* Task requirements
The answer must be the data, repeated exactly.

* The data
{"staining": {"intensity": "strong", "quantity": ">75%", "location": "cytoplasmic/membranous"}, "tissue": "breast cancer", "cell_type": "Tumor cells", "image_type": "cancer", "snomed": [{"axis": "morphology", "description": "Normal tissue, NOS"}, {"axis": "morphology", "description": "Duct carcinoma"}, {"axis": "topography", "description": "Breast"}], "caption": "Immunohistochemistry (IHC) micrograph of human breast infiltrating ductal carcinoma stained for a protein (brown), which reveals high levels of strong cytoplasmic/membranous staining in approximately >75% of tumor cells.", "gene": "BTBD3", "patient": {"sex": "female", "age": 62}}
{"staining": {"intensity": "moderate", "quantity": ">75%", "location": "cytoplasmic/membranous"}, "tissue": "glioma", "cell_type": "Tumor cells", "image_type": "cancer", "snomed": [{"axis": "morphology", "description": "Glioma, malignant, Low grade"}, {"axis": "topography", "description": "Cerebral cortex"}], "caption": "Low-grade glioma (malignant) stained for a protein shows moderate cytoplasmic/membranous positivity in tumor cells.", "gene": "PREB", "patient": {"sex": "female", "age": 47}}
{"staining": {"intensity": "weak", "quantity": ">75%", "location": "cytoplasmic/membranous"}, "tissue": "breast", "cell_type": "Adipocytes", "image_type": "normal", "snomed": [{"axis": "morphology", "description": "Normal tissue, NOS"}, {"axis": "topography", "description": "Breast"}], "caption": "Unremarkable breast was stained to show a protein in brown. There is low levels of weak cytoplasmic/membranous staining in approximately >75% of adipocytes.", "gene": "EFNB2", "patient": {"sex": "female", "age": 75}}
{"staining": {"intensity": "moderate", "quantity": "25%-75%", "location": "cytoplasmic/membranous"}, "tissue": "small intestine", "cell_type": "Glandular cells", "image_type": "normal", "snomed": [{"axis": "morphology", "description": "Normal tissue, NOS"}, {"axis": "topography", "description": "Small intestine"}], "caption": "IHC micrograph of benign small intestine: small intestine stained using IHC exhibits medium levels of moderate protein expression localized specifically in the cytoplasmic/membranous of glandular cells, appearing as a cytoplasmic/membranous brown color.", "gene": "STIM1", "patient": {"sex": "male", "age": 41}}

* Solved problem
{"staining": {"intensity": "strong", "quantity": ">75%", "location": "cytoplasmic/membranous"}, "tissue": "breast cancer", "cell_type": "Tumor cells", "image_type": "cancer", "snomed": [{"axis": "morphology", "description": "Normal tissue, NOS"}, {"axis": "morphology", "description": "Duct carcinoma"}, {"axis": "topography", "description": "Breast"}], "caption": "Immunohistochemistry (IHC) micrograph of human breast infiltrating ductal carcinoma stained for a protein (brown), which reveals high levels of strong cytoplasmic/membranous staining in approximately >75% of tumor cells.", "gene": "BTBD3", "patient": {"sex": "female", "age": 62}}
{"staining": {"intensity": "moderate", "quantity": ">75%", "location": "cytoplasmic/membranous"}, "tissue": "glioma", "cell_type": "Tumor cells", "image_type": "cancer", "snomed": [{"axis": "morphology", "description": "Glioma, malignant, Low grade"}, {"axis": "topography", "description": "Cerebral cortex"}], "caption": "Low-grade glioma (malignant) stained for a protein shows moderate cytoplasmic/membranous positivity in tumor cells.", "gene": "PREB", "patient": {"sex": "female", "age": 47}}
{"staining": {"intensity": "weak", "quantity": ">75%", "location": "cytoplasmic/membranous"}, "tissue": "breast", "cell_type": "Adipocytes", "image_type": "normal", "snomed": [{"axis": "morphology", "description": "Normal tissue, NOS"}, {"axis": "topography", "description": "Breast"}], "caption": "Unremarkable breast was stained to show a protein in brown. There is low levels of weak cytoplasmic/membranous staining in approximately >75% of adipocytes.", "gene": "EFNB2", "patient": {"sex": "female", "age": 75}}
{"staining": {"intensity": "moderate", "quantity": "25%-75%", "location": "cytoplasmic/membranous"}, "tissue": "small intestine", "cell_type": "Glandular cells", "image_type": "normal", "snomed": [{"axis": "morphology", "description": "Normal tissue, NOS"}, {"axis": "topography", "description": "Small intestine"}], "caption": "IHC micrograph of benign small intestine: small intestine stained using IHC exhibits medium levels of moderate protein expression localized specifically in the cytoplasmic/membranous of glandular cells, appearing as a cytoplasmic/membranous brown color.", "gene": "STIM1", "patient": {"sex": "male", "age": 41}}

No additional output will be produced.